-- OBJECTIVE --
In the mailing-list post about deprecating numpy.matrix, what does asarray() do to its input?

-- EXCERPTED PASSAGE --
○ ○ ○ ○

[Numpy-discussion] deprecate numpy.matrix

Pauli Virtanen pav at iki.fi
Mon Feb 10 18:29:28 EST 2014

11.02.2014 00:31, Alan G Isaac kirjoitti:
> On 2/10/2014 5:11 PM, Pauli Virtanen wrote:
>> The existence of np.matrix messes up the general agreement on ndarray
>> semantics in Python. The meaning of very basic code such as
>> 	A * B
>> 	A.sum(0)
>> 	A[0]
>> where A and B are NxN matrices of some sort now depends on the types
>> of A and B. This makes writing duck typed code impossible when both
>> semantics are in play.
> I'm just missing the point here; sorry.
> Why isn't the right approach to require that
> any object that wants to work with scipy
> can be called  by `asarray` to guarantee
> the core semantics? (And the matrix
> object passes this test.)  For some objects
> we can agree that `asarray` will coerce them.
> (E.g., lists.)
> I just do not see why scipy should care about
> the semantics an object uses for interacting
> with other objects of the same type.

I have a couple of points:


asarray() coerces the input to a dense array. This you do not want to do
to sparse matrices or matrix-free linear operators, as many linear
algebra algorithms don't need to know the matrix entries.


Coercing input types is something that is seldom done in Python code,
since it breaks duck typing.

○ ○ ○ ○

-- STORED DATA --
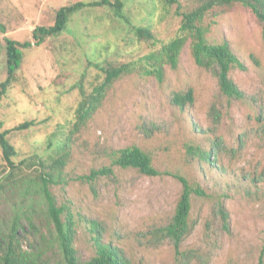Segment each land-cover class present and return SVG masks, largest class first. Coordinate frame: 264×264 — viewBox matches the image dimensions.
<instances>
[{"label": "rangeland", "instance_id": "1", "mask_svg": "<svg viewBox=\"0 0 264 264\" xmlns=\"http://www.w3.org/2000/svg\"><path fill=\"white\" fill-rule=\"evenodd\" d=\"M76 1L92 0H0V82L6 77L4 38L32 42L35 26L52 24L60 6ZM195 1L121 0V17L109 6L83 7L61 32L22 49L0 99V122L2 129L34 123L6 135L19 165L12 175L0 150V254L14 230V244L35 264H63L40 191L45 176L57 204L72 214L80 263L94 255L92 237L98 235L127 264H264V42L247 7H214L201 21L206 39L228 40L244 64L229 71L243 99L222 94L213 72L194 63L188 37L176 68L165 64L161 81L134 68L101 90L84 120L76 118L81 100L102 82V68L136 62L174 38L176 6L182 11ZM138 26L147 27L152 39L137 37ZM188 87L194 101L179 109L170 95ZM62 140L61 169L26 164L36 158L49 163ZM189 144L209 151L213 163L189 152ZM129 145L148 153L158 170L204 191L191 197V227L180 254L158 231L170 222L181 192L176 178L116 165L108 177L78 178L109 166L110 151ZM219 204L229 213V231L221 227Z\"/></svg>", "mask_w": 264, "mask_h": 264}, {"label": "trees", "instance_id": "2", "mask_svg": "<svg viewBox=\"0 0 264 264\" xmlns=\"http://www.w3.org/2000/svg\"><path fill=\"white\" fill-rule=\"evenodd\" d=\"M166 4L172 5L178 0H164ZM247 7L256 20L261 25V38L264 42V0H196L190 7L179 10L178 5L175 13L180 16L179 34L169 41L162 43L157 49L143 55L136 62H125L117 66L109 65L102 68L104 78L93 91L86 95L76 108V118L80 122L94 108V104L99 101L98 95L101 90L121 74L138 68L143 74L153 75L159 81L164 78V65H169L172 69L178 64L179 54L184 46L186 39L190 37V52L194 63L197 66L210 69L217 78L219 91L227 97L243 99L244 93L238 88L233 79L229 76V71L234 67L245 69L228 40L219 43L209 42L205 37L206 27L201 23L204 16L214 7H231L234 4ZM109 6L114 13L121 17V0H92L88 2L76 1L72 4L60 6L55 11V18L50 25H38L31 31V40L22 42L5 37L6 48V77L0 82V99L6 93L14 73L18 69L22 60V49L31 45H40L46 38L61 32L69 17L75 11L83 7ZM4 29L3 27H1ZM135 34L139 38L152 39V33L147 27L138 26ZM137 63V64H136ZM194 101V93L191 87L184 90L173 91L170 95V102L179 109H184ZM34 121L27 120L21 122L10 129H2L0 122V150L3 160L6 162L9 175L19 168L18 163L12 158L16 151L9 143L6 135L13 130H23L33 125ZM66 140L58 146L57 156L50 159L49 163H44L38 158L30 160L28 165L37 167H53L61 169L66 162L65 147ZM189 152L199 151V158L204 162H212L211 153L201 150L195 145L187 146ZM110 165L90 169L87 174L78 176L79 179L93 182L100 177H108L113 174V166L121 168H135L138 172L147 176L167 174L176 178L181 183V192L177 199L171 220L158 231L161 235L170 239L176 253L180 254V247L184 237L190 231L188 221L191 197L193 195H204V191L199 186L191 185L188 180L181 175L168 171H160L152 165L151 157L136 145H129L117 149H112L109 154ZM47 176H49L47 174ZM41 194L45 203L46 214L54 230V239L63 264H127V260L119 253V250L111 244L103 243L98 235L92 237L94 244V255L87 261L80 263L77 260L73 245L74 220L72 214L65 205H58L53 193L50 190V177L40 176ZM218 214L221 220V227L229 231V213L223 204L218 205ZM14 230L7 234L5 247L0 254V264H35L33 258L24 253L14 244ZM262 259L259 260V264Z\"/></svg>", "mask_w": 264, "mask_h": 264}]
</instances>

○ ○ ○ ○

-- FINISHED EXERCISE --
It coerces the input to a dense array.